YOUR TASK: In the copy, every line of the material that follows must appear exactly, and no pictures should.

LISTED ENTRIES:
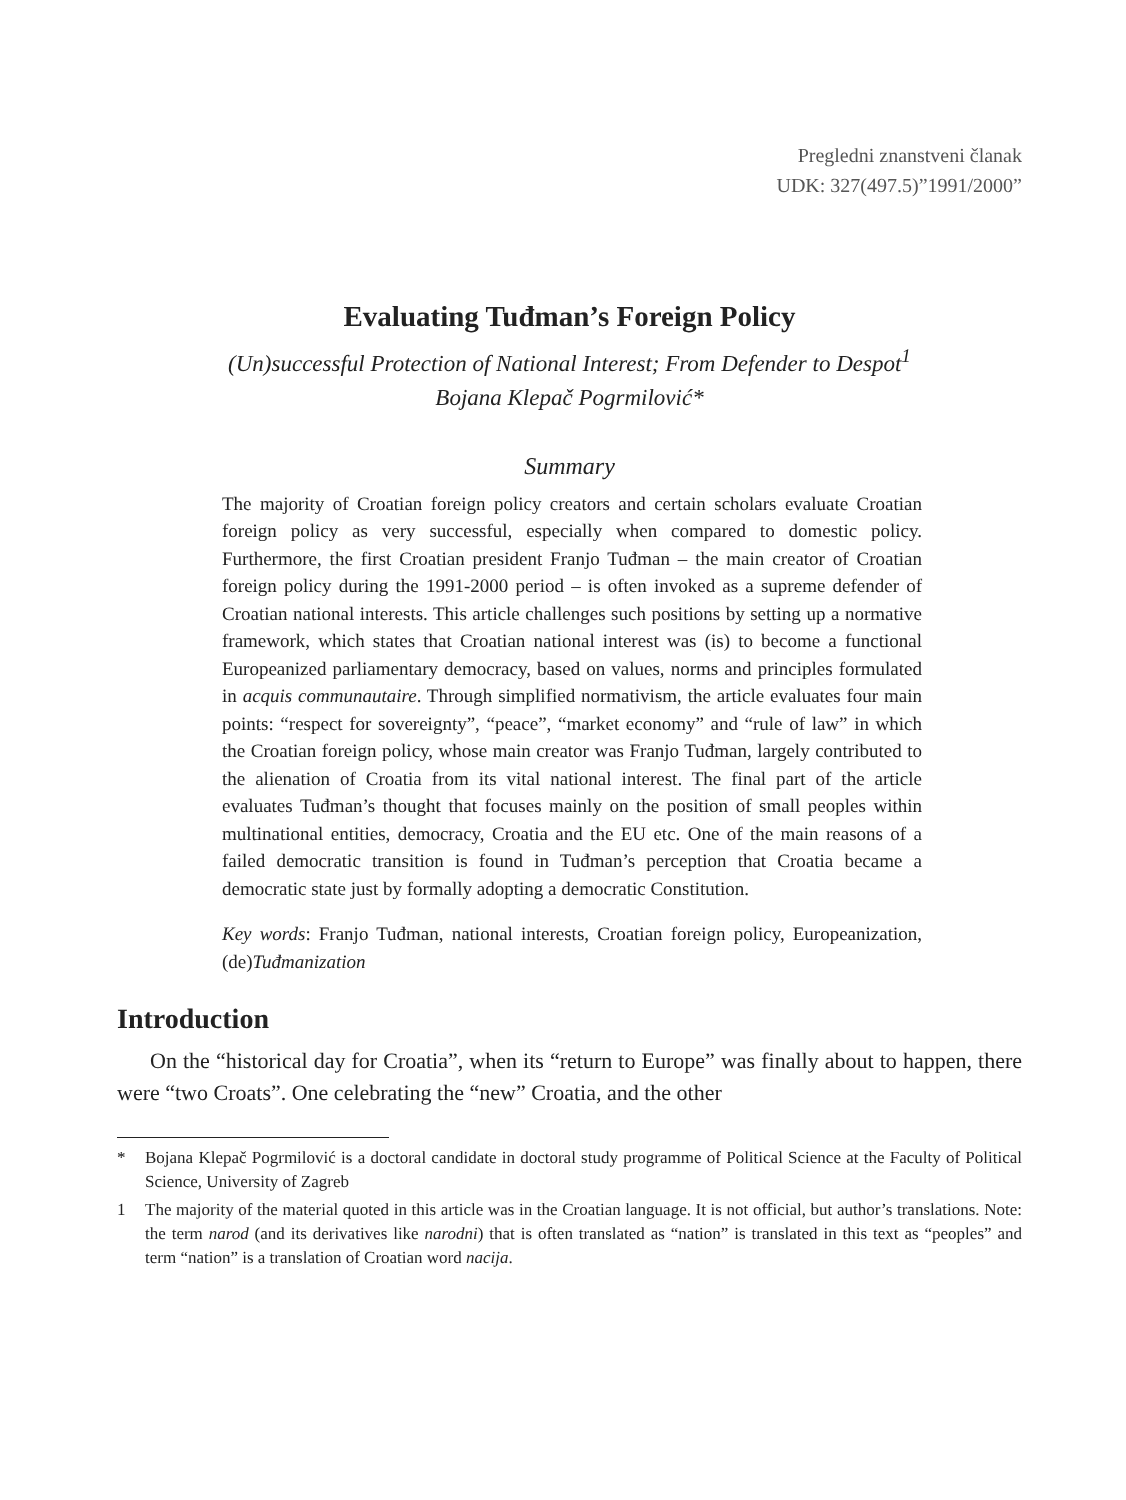Pregledni znanstveni članak
UDK: 327(497.5)”1991/2000”
Evaluating Tuđman’s Foreign Policy
(Un)successful Protection of National Interest; From Defender to Despot<sup>1</sup>
Bojana Klepač Pogrmilović*
Summary
The majority of Croatian foreign policy creators and certain scholars evaluate Croatian foreign policy as very successful, especially when compared to domestic policy. Furthermore, the first Croatian president Franjo Tuđman – the main creator of Croatian foreign policy during the 1991-2000 period – is often invoked as a supreme defender of Croatian national interests. This article challenges such positions by setting up a normative framework, which states that Croatian national interest was (is) to become a functional Europeanized parliamentary democracy, based on values, norms and principles formulated in acquis communautaire. Through simplified normativism, the article evaluates four main points: “respect for sovereignty”, “peace”, “market economy” and “rule of law” in which the Croatian foreign policy, whose main creator was Franjo Tuđman, largely contributed to the alienation of Croatia from its vital national interest. The final part of the article evaluates Tuđman’s thought that focuses mainly on the position of small peoples within multinational entities, democracy, Croatia and the EU etc. One of the main reasons of a failed democratic transition is found in Tuđman’s perception that Croatia became a democratic state just by formally adopting a democratic Constitution.
Key words: Franjo Tuđman, national interests, Croatian foreign policy, Europeanization, (de)Tuđmanization
Introduction
On the “historical day for Croatia”, when its “return to Europe” was finally about to happen, there were “two Croats”. One celebrating the “new” Croatia, and the other
* Bojana Klepač Pogrmilović is a doctoral candidate in doctoral study programme of Political Science at the Faculty of Political Science, University of Zagreb
1 The majority of the material quoted in this article was in the Croatian language. It is not official, but author’s translations. Note: the term narod (and its derivatives like narodni) that is often translated as “nation” is translated in this text as “peoples” and term “nation” is a translation of Croatian word nacija.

SOLUTION TO THIS EXERCISE:
Pregledni znanstveni članak
UDK: 327(497.5)”1991/2000”
Evaluating Tuđman’s Foreign Policy
(Un)successful Protection of National Interest; From Defender to Despot<sup>1</sup>
Bojana Klepač Pogrmilović*
Summary
The majority of Croatian foreign policy creators and certain scholars evaluate Croatian foreign policy as very successful, especially when compared to domestic policy. Furthermore, the first Croatian president Franjo Tuđman – the main creator of Croatian foreign policy during the 1991-2000 period – is often invoked as a supreme defender of Croatian national interests. This article challenges such positions by setting up a normative framework, which states that Croatian national interest was (is) to become a functional Europeanized parliamentary democracy, based on values, norms and principles formulated in acquis communautaire. Through simplified normativism, the article evaluates four main points: “respect for sovereignty”, “peace”, “market economy” and “rule of law” in which the Croatian foreign policy, whose main creator was Franjo Tuđman, largely contributed to the alienation of Croatia from its vital national interest. The final part of the article evaluates Tuđman’s thought that focuses mainly on the position of small peoples within multinational entities, democracy, Croatia and the EU etc. One of the main reasons of a failed democratic transition is found in Tuđman’s perception that Croatia became a democratic state just by formally adopting a democratic Constitution.
Key words: Franjo Tuđman, national interests, Croatian foreign policy, Europeanization, (de)Tuđmanization
Introduction
On the “historical day for Croatia”, when its “return to Europe” was finally about to happen, there were “two Croats”. One celebrating the “new” Croatia, and the other
* Bojana Klepač Pogrmilović is a doctoral candidate in doctoral study programme of Political Science at the Faculty of Political Science, University of Zagreb
1 The majority of the material quoted in this article was in the Croatian language. It is not official, but author’s translations. Note: the term narod (and its derivatives like narodni) that is often translated as “nation” is translated in this text as “peoples” and term “nation” is a translation of Croatian word nacija.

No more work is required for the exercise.